Já a esse tempo estavam os hóspedes em boa paz com o vendeiro, pois que D. Quixote, com boas razões, mais do que com ameaças, os persuadira a pagarem-lhe tudo quanto ele pedia, e os criados de D. Luís aguardavam o fim da prática do ouvidor e a resolução de seu amo; quando o demônio, que não dorme, ordenou que naquele mesmo instante entrasse na venda o barbeiro, a quem D. Quixote tirara o elmo de Mambrino, e Sancho Pança o aparelho do burro, que trocou pelo do seu; o barbeiro, ao levar o jumento para a cavalariça, viu Sancho Pança a arranjar não sei o que na albarda, e logo que a viu conheceu-a, e atreveu-se a arremeter com Sancho, dizendo:

— Ah! D. Ladrão, que aqui vos apanho; venha a minha bacia e a albarda, e o aparelho que me roubastes.

Sancho, que se viu acometido tão de improviso, e ouviu os vitupérios que lhe diziam, com uma das mãos agarrou a albarda, e com a outra ferrou no barbeiro tamanho murro, que lhe banhou os dentes em sangue; mas nem por isso o barbeiro largou a albarda, antes levantou a voz de modo tal, que todos os da venda acudiram ao ruído e pendência, e dizia ele:

— Aqui del-rei e da justiça, que este ladrão e salteador de estrada, sobre o roubar-me a fazenda, ainda me quer matar.

— Mentis! — exclamou Sancho — que eu não sou salteador de estrada, e estes despojos ganhou-os em guerra leal o meu senhor D. Quixote.

Já D. Quixote estava presente, e muito folgava de ver o modo como o seu escudeiro se defendia e ofendia, e teve-o daí por diante como homem de prol, e ficou-lhe na mente o armá-lo cavaleiro na primeira ocasião que se lhe deparasse, por lhe parecer que ficaria bem empregada em Sancho a ordem de cavalaria. Entre outras coisas que o barbeiro ia dizer no decurso da pendência, veio a exclamar:

— Senhores, esta albarda é tão minha, como a morte que devo a Deus, e conheço-a como se a tivesse parido, e aí está na manjedoura o burro, que não me deixará mentir; ponham-lha, e se lhe não ficar ao pintar, que me tenham por infame. E mais ainda, no mesmo dia em que ma tirou, tiraram-me também uma bacia de arame, nova, que ainda não fora estreada, e que custara um bom escudo.
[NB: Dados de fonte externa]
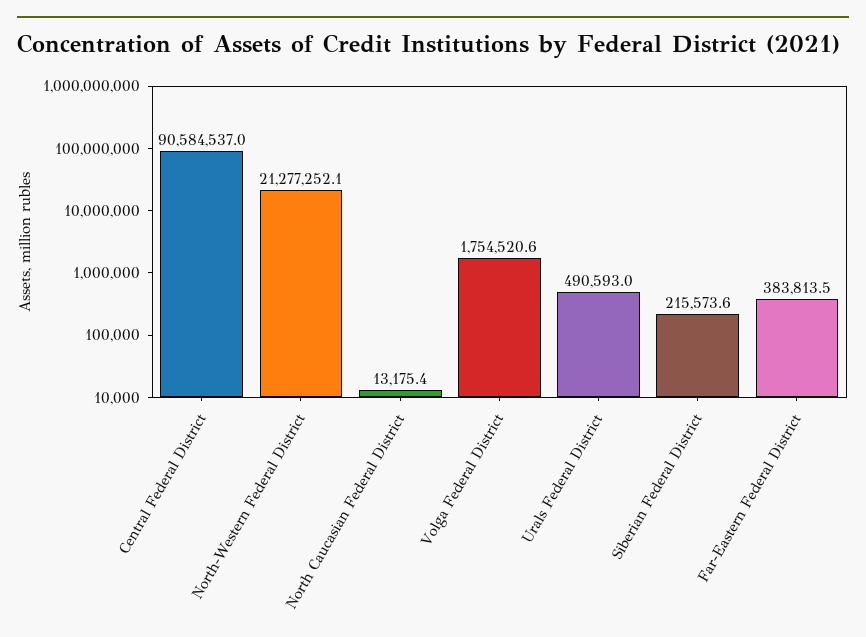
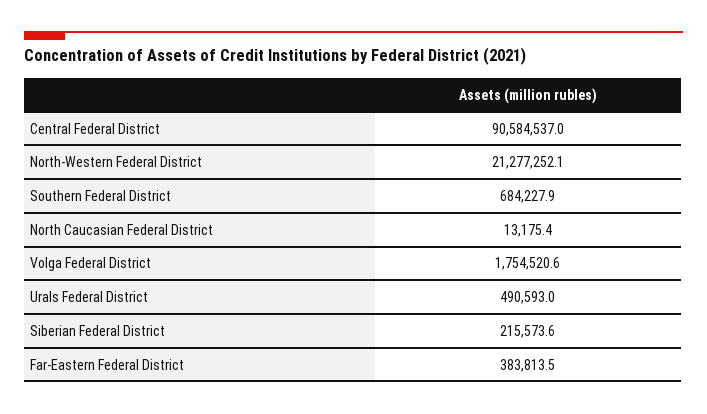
Southern Federal District: none -> 684227.9

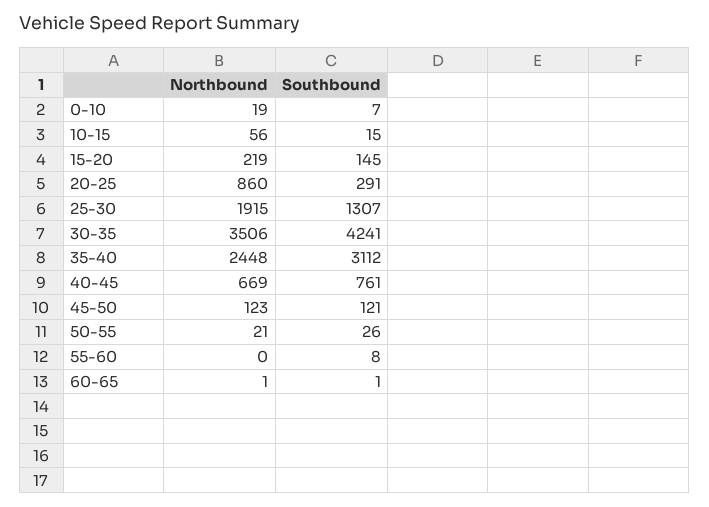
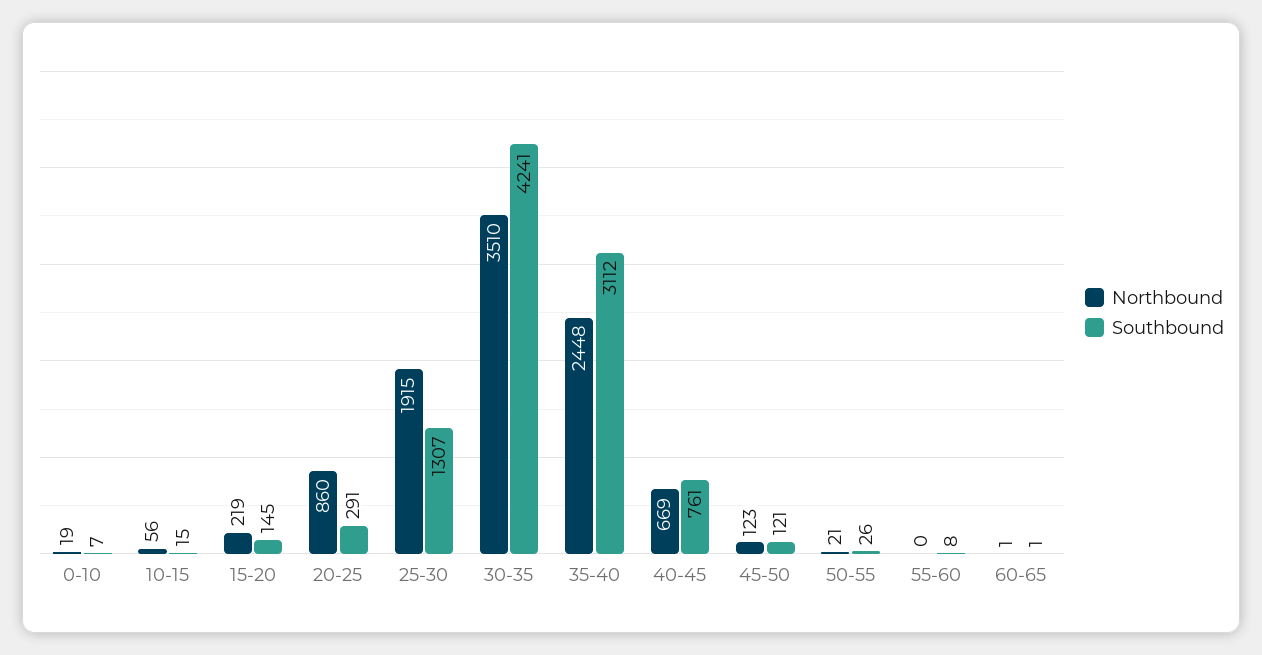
Northbound, 30-35: 3506 -> 3510

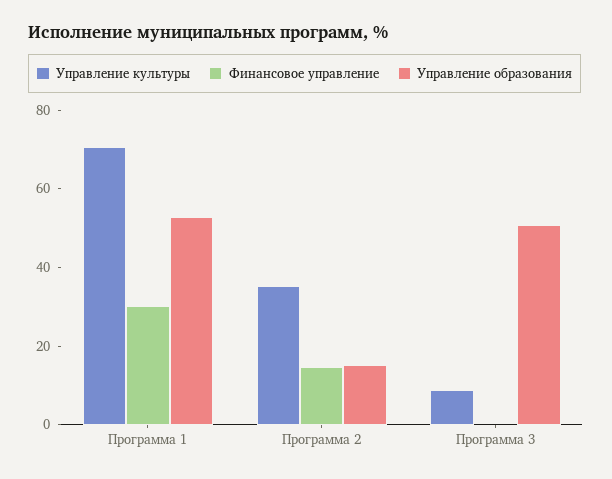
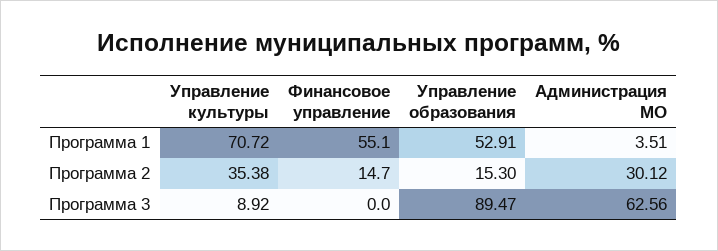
Финансовое управление, Программа 1: 30 -> 55.1
Управление образования, Программа 3: 50 -> 89.47
Администрация МО, Программа 1: none -> 3.51
Администрация МО, Программа 2: none -> 30.12
Администрация МО, Программа 3: none -> 62.56

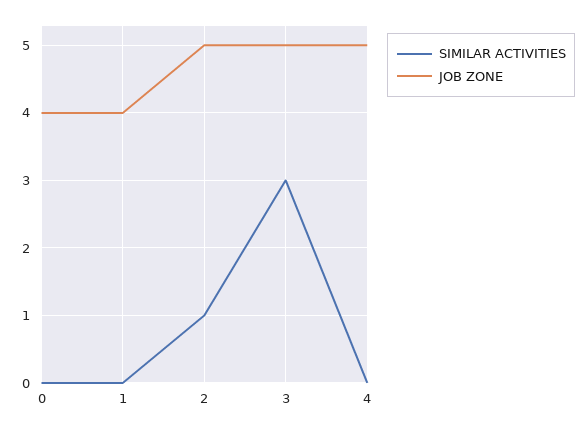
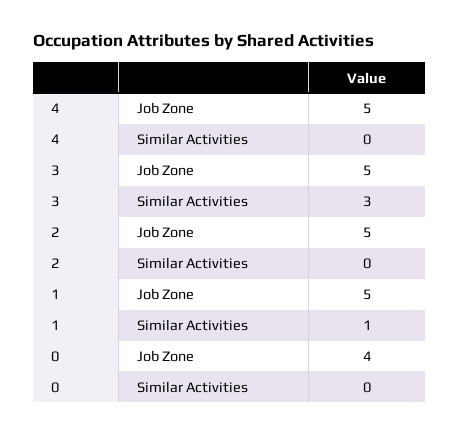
SIMILAR ACTIVITIES, 1: 0 -> 1
JOB ZONE, 1: 4 -> 5
SIMILAR ACTIVITIES, 2: 1 -> 0

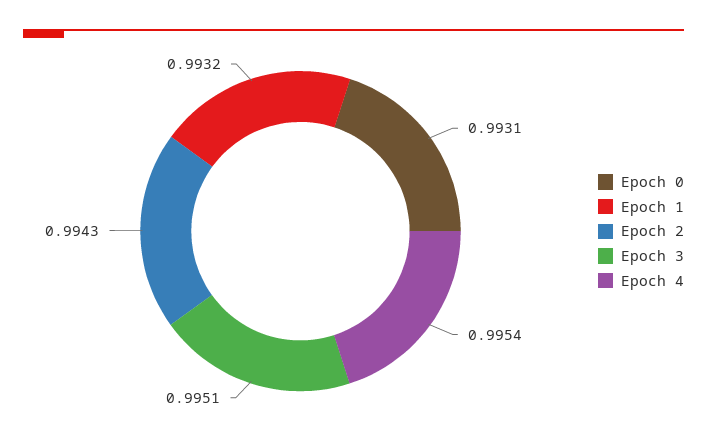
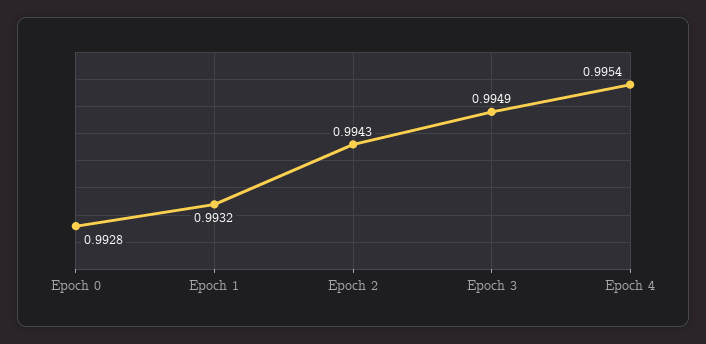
Epoch 0: 0.9931 -> 0.9928
Epoch 3: 0.9951 -> 0.9949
Aqui não se pôde conter D. Quixote, e, metendo-se entre os dois e apartando-os, pondo a albarda no chão para a ter manifesta até se aclarar a verdade, disse:

— Para que Vossas Mercês vejam, clara e manifestamente, o erro em que está este bom escudeiro, basta dizer que chama bacia ao que foi, é, e será o elmo de Mambrino, que eu lhe conquistei em guerra leal, e de que fiquei lícito e legítimo possuidor. No caso da albarda não me intrometo, porque o que sei dizer é que o meu escudeiro Sancho me pediu licença para tirar os jaezes do cavalo deste vencido covarde, e com eles adornar o seu: dei-lha, ele tomou-a, e do jaez se ter convertido em albarda não saberei dar outra razão a não ser a do costume, a saber: que essas transformações se vêem nos casos da cavalaria; para confirmação disso, vai, meu filho Sancho, buscar o elmo, que este bom homem chama bacia.

— Com a breca! — disse Sancho — se só temos essa prova da nossa intenção, tão bacia é o elmo de Mambrino como é albarda o jaez.

— Faze o que te mando — disse D. Quixote — que nem todas as coisas deste castelo hão-de ser guiadas por encantamento.

Sancho foi buscar a bacia, e, assim que D. Quixote a viu, tomou-a nas mãos e disse:

— Vejam Vossas Mercês com que cara pode dizer este escudeiro que isto é bacia e não o elmo que eu disse, e juro, pela ordem de cavalaria que professo, que foi este elmo que eu lhe conquistei, sem lhe ter tirado ou acrescentado coisa alguma.

— Nisso é que não há dúvida — acudiu Sancho — que desde que meu amo o ganhou até hoje, só entrou numa batalha, quando livrou os desventurados galeotes; e se não fosse este baci-elmo não passaria então muito bem, porque apanhou naquele transe pedradas com fartura.